Eu compreendo o que quer dizer o Presidente da República quando apela à “sensatez” na reação, e quando diz ser “tão condenável uma manifestação racista com contornos criminais contra deputados como contra outro cidadão”. Mas não por acaso nos EUA uma ameaça de morte a um congressista é imediatamente crime federal e merece visita dos serviços secretos mesmo que o autor dela seja maluquinho — porque um ataque às pessoas que transitoriamente representam a democracia é um ataque à democracia. Pouco importa em quem votámos, que diferenças ou que afinidades temos, as três deputadas que foram ameaçadas — duas delas mulheres negras, já por muitas outras vezes atacadas com discurso de ódio — são deputadas de nós todos e devemos-lhes que possam exercer o seu mandato em segurança, e em sossego para as suas famílias, que foram também visadas pelas ameaças.

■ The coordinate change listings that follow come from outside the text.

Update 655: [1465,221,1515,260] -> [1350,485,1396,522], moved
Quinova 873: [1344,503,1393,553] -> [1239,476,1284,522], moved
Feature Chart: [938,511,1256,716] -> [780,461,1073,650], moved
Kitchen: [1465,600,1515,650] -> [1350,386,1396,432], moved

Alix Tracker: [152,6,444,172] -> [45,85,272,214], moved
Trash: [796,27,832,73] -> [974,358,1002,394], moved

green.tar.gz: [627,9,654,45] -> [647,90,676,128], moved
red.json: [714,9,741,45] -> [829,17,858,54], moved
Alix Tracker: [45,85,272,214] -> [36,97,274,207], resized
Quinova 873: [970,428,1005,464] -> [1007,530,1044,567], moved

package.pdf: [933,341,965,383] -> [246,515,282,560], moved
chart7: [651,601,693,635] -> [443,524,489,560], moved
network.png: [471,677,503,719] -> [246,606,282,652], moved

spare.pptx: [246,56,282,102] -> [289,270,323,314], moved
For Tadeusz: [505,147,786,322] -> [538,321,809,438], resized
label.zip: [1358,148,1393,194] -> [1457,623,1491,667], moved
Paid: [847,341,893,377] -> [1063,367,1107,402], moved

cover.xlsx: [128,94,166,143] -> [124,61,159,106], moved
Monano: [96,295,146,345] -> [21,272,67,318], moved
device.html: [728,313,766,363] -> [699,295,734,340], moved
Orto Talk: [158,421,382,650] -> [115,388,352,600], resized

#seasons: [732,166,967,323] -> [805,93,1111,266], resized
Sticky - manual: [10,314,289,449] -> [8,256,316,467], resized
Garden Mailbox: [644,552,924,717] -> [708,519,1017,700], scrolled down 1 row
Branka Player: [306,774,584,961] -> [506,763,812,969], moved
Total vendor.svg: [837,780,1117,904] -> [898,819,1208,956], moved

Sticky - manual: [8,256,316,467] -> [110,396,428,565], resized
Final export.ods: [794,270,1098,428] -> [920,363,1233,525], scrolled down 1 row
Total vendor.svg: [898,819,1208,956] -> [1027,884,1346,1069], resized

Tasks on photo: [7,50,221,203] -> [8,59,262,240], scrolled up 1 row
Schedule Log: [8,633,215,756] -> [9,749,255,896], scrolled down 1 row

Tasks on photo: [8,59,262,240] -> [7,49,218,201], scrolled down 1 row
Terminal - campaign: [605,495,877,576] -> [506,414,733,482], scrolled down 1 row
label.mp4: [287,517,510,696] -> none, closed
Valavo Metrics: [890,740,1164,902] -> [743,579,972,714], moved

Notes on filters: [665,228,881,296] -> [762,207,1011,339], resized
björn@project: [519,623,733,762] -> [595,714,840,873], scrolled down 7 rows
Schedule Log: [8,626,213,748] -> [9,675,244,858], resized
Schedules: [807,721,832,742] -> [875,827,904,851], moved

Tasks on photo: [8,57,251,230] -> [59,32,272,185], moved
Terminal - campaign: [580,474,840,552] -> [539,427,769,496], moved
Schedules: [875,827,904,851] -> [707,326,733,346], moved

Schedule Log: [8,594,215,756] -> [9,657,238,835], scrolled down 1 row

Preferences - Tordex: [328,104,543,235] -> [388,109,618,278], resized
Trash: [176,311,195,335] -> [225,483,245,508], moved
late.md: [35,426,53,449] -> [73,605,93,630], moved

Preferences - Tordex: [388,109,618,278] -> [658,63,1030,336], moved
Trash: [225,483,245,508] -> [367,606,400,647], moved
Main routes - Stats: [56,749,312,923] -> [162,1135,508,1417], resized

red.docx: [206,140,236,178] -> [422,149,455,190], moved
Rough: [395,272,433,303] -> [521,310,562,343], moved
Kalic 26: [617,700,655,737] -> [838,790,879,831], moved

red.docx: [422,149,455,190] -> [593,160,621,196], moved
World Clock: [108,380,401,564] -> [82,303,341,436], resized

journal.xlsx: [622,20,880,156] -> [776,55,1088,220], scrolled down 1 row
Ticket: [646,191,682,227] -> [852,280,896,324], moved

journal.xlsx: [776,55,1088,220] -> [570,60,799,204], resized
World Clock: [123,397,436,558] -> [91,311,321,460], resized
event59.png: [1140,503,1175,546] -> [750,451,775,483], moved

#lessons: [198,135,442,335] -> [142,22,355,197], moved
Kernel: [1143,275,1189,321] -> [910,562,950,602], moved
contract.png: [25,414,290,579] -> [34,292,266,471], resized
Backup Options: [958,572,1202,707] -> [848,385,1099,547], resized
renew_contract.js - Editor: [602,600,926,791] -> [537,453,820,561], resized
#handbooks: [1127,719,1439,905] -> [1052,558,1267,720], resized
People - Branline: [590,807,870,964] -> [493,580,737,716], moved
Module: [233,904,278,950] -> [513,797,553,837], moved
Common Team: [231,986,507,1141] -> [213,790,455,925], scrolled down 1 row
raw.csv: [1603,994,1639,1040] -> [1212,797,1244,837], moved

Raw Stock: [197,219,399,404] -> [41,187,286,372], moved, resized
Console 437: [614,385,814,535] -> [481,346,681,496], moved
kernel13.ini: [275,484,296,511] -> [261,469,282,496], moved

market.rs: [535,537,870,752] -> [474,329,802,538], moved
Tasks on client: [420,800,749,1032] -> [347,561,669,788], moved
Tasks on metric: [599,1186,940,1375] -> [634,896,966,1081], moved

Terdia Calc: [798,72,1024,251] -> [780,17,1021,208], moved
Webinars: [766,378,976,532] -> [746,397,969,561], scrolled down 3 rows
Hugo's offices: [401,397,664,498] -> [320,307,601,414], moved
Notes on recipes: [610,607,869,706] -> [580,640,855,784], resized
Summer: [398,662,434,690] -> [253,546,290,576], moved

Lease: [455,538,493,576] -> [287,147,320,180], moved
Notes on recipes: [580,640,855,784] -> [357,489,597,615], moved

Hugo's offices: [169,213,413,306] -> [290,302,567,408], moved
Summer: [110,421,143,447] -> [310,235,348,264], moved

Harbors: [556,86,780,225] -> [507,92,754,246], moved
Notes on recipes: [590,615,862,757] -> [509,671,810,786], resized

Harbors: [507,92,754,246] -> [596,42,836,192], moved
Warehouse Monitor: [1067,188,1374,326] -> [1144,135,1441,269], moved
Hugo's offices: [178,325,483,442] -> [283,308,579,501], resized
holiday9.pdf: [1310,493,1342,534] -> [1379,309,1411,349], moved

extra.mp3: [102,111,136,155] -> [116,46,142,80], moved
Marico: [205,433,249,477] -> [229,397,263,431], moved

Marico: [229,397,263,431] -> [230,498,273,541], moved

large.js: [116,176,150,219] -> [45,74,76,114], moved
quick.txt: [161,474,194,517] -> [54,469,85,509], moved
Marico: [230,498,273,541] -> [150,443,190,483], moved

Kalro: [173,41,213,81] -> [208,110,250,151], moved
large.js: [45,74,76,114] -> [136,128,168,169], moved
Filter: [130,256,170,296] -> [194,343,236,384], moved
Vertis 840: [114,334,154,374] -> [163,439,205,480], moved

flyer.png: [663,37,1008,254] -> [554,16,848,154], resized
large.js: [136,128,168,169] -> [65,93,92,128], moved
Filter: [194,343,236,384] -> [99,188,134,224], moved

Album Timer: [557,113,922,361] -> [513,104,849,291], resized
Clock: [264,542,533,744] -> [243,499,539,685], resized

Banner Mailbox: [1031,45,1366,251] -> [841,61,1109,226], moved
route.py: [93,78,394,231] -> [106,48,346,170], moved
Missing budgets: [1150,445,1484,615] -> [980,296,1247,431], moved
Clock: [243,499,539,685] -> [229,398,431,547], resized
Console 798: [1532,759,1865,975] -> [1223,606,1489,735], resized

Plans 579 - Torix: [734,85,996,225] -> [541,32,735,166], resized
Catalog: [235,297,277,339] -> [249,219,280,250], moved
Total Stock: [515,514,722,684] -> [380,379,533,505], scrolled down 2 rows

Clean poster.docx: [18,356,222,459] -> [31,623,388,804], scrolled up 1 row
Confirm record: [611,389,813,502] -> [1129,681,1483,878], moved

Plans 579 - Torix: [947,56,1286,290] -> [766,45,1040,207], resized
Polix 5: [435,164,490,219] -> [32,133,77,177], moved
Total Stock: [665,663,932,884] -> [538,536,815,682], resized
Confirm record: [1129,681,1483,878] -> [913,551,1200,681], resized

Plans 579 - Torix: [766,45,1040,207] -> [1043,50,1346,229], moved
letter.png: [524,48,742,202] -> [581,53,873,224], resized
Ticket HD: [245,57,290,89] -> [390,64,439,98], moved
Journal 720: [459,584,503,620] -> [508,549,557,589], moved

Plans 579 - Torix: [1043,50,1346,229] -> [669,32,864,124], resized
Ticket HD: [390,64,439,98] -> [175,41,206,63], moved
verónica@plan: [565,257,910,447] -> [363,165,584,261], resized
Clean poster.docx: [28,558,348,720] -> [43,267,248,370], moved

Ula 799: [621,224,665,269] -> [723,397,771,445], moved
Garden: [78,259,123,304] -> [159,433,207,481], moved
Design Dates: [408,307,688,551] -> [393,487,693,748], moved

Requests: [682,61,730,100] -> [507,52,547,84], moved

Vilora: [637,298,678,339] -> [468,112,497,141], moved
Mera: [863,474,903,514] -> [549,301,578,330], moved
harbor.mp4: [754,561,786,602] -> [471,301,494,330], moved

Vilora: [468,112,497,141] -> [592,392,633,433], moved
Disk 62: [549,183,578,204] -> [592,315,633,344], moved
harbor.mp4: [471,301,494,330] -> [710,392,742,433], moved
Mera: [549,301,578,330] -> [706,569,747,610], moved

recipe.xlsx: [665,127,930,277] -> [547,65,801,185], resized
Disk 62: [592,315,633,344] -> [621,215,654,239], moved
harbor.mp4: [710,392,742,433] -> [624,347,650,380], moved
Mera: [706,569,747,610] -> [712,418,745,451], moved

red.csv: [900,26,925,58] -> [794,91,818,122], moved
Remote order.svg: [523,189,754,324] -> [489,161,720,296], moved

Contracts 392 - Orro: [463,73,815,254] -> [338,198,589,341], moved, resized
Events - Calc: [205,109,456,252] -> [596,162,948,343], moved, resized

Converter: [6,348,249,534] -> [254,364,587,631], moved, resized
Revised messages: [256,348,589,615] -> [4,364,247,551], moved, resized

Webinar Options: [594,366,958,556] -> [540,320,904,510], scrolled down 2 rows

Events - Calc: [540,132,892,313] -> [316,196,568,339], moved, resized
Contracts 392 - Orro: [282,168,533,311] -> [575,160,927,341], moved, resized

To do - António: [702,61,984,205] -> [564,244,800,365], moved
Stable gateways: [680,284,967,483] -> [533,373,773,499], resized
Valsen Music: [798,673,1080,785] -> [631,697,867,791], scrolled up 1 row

Compreendo também — e espero verdadeiramente que seja o caso — que haja averiguações a fazer discretamente pelas forças policiais e de investigação. Mas também não por acaso, na Alemanha a agência de segurança que investiga este tipo de crimes se chama de Serviço Federal de Defesa da Constituição. Porque é de defesa da Constituição que se trata, contra grupos que desejam subvertê-la. E porque sabemos, nomeadamente através de copiosas e profundas investigações jornalísticas, que há ligações entre a extrema-direita portuguesa e os neo-nazis alemães (que ainda recentemente mataram políticos), e que os elementos que destes grupúsculos fazem parte já tiveram no passado participação em crimes violentos de índole racial e política. As investigações, por discretas que tenham de ser, não podem prescindir de uma sinalização política clara, por parte do governo e dos partidos parlamentares, de que a Constituição é mesmo para defender sem tergiversações contra os cultores da intimidação e da violência política — todos eles, venham de onde vierem, ainda que nos últimos anos em Portugal seja unicamente da extrema-direita que estejamos a falar.

O que é inaceitável não pode ser aceitado. Isso deve ser dito sem nenhuma hesitação, e logo à cabeça. O que é que “eles” querem? A única coisa que quero saber é que não vão conseguir — e ponto final.»